Cloud Giants Jack Up AI Compute Prices: The End of Inverted Pricing
Honestly, when I saw the news that Alibaba Cloud and Baidu AI Cloud announced price increases on the same day, my first reaction was—it’s about time.
On April 18, both cloud providers released pricing adjustment announcements. Alibaba Cloud raised prices by up to 34%, while Baidu AI Cloud went up to 30%. The increases targeted AI compute and storage products, with timing that felt strategic—right before Q1 earnings season.
The signal is clear: the past two years of “models getting cheaper while compute gets more expensive” is over.
Why the Inversion?
From 2024 to 2025, the price war for large language models was brutal. GPT-4’s API price dropped from $0.03 per 1K tokens to $0.005, and Chinese models drove prices down to “cabbage levels.” For a while, everyone had this illusion—AI is getting cheaper.
But compute? GPU prices didn’t drop. Instead, they climbed higher due to exploding demand. H100 rental rates once hit $8 per hour, and you still couldn’t always get one.
This created a bizarre situation: cloud providers were losing money to gain market share, while model companies were slashing prices to grab users. The profit gap? All captured by hardware vendors, mainly NVIDIA.
I chatted with a friend in cloud services last year. His exact words: “We’re subsidizing model price wars with compute profits. This model isn’t sustainable.”
Why Now?
April is an interesting timing choice.
First, Q1 earnings are coming up. Cloud providers need to answer to shareholders—they can’t keep crying “strategic losses” forever.
Second, demand for large models has cooled since early 2026. Not fewer users, but most early adopters have already boarded. The remaining ones are either still观望 or have already burned out.
Cooling demand means less room for price wars. Raising prices now faces less resistance than last year.
There’s also a technical reason: new inference frameworks (like optimized vLLM versions) have significantly improved GPU utilization. Cloud providers’ compute costs are actually dropping. Raising prices now means better margins.
What Does This Mean for Developers?
If you’re a small team or indie developer, this price hike will hit you directly.
First, API costs. While this increase targets compute prices, API providers (like Zhipu AI and Moonshot) will likely follow suit. Their underlying costs just went up.
Second, deployment costs. If you’re using cloud GPU clusters, elastic compute will get more expensive. If you’re on serverless, the impact will be even more noticeable.
My advice: before prices go up across the board, audit your compute consumption. Can a smaller model handle your tasks? Can prompt optimization reduce token usage?

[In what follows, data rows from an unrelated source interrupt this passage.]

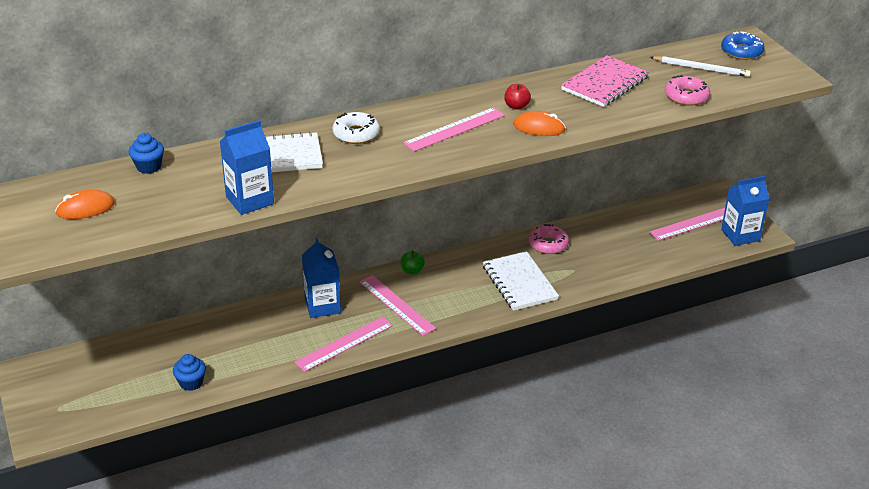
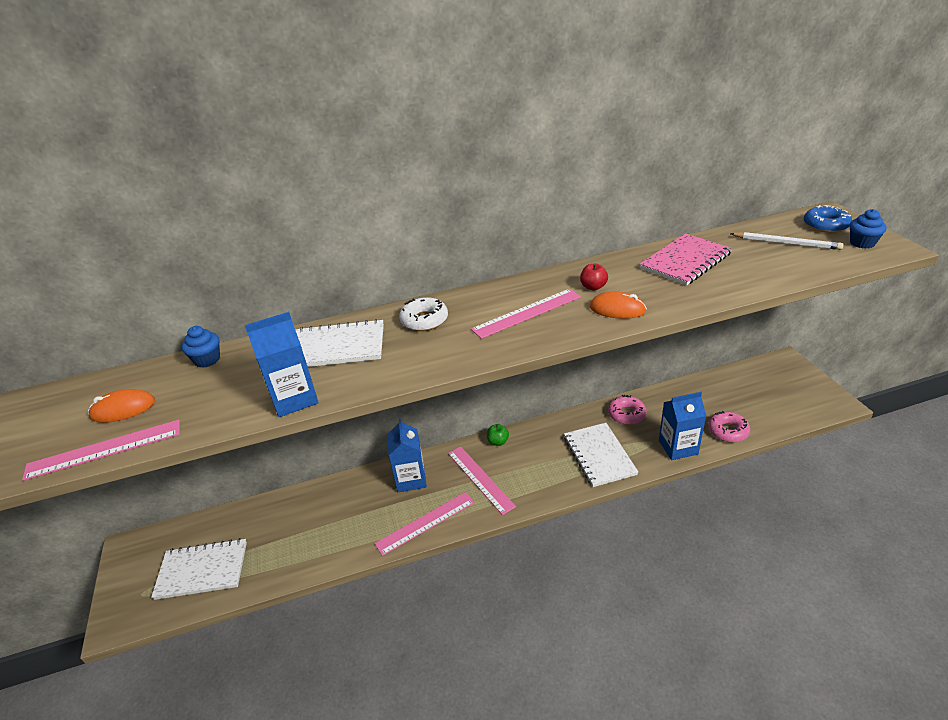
camera: 10 degrees right, 0 degrees up
(116, 388) = (202, 570): none -> white notebook
(191, 383) = (272, 566): blue cupcake -> blue cupcake (862, 243)
(686, 96) = (776, 272): pink donut -> pink donut (728, 431)
(693, 224) = (765, 393): pink ruler -> pink ruler (104, 449)
(740, 235) = (815, 404): blue carton -> blue carton (678, 447)

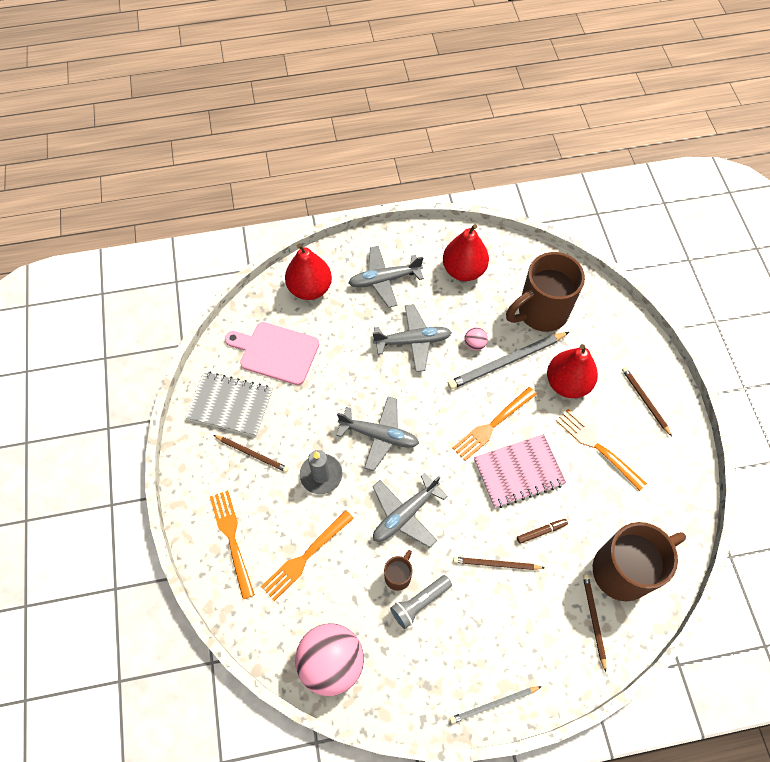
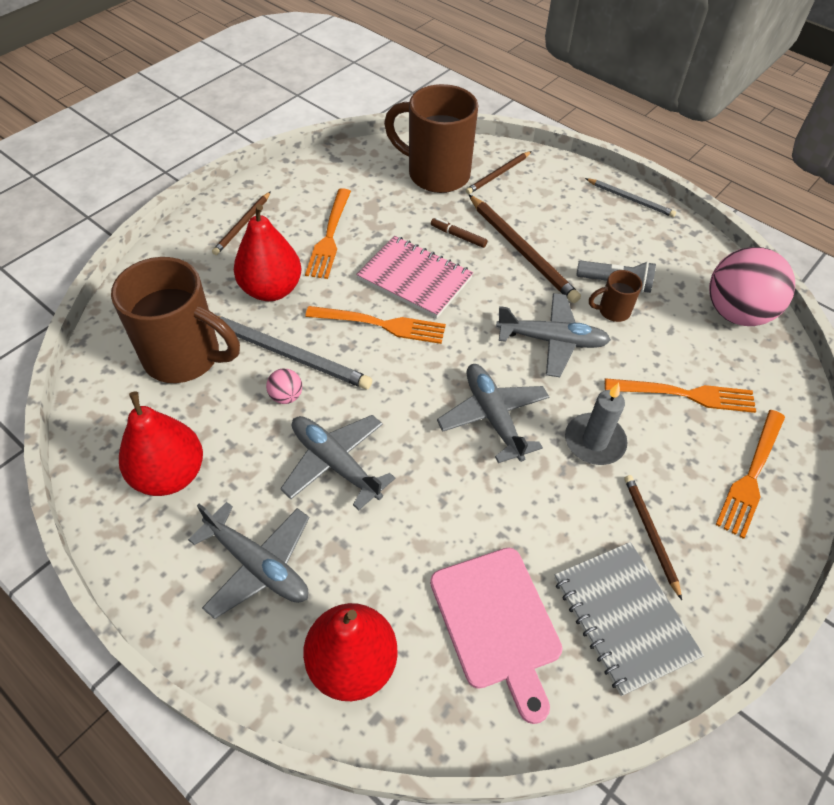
camera: 130 degrees left, 10 degrees down
(496, 564) = (522, 251): brown pencil -> brown pencil, size x1.70

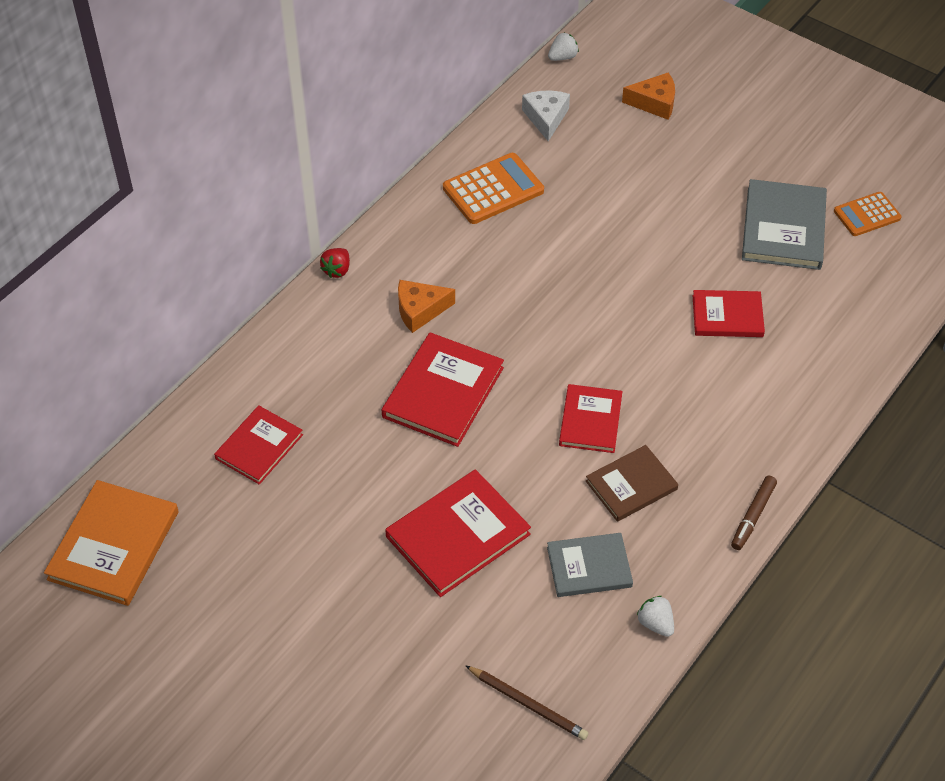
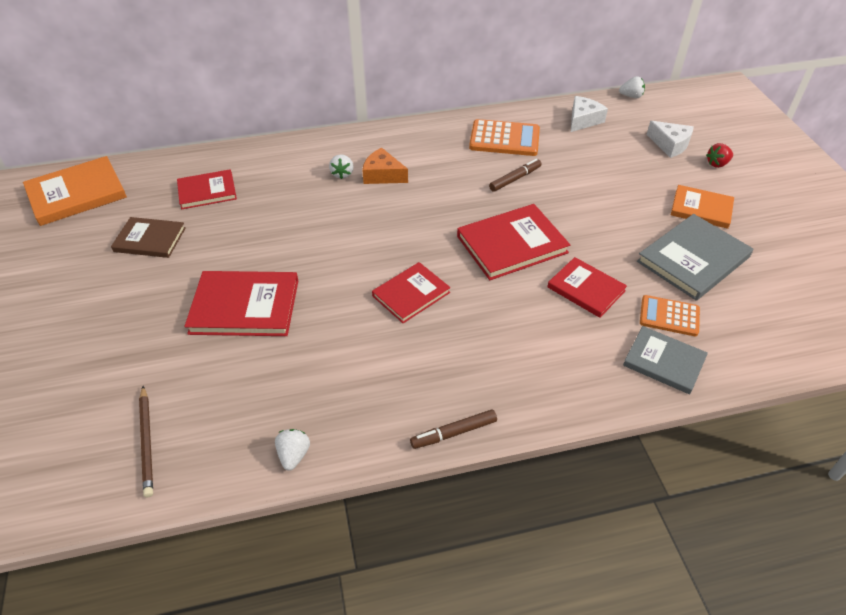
camera: 40 degrees right, 5 degrees down
(337, 270) = (362, 132): red strawberry -> red strawberry (717, 164)
(377, 335) = (342, 174): none -> white strawberry
(443, 392) = (340, 224): red book -> red book (512, 244)
(553, 234) = (515, 179): none -> brown marker
(589, 567) = (297, 383): grey book -> grey book (664, 361)
(631, 485) = (390, 351): brown book -> brown book (150, 239)
(654, 103) = (670, 145): orange cheese -> white cheese
(745, 166) = (701, 209): none -> orange book
(867, 215) = (777, 286): orange calculator -> orange calculator (669, 316)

A friend switched their customer service system from GPT-4 to Claude Haiku last month. Costs dropped 70%, and performance actually improved. That kind of optimization is worth exploring now.
What’s Next?
My personal take: this is just the first wave.
Compute prices returning to normal means the entire AI supply chain’s pricing logic needs to be rebuilt. Models won’t keep dropping prices indefinitely, and services won’t stay free forever.
For the industry, this is a good thing. The “lose money to gain users” model isn’t sustainable. Everyone needs to make money for the industry to grow healthily.
For developers, it means we need to start counting costs seriously. The days of “APIs are cheap, let’s just call them freely” might really be over.
Then again, this might not be a bad thing. Normalized compute prices will let truly valuable AI applications shine, rather than surviving on subsidies. Long-term, this is a sign of industry maturity.
Just wonder—who’s raising prices next?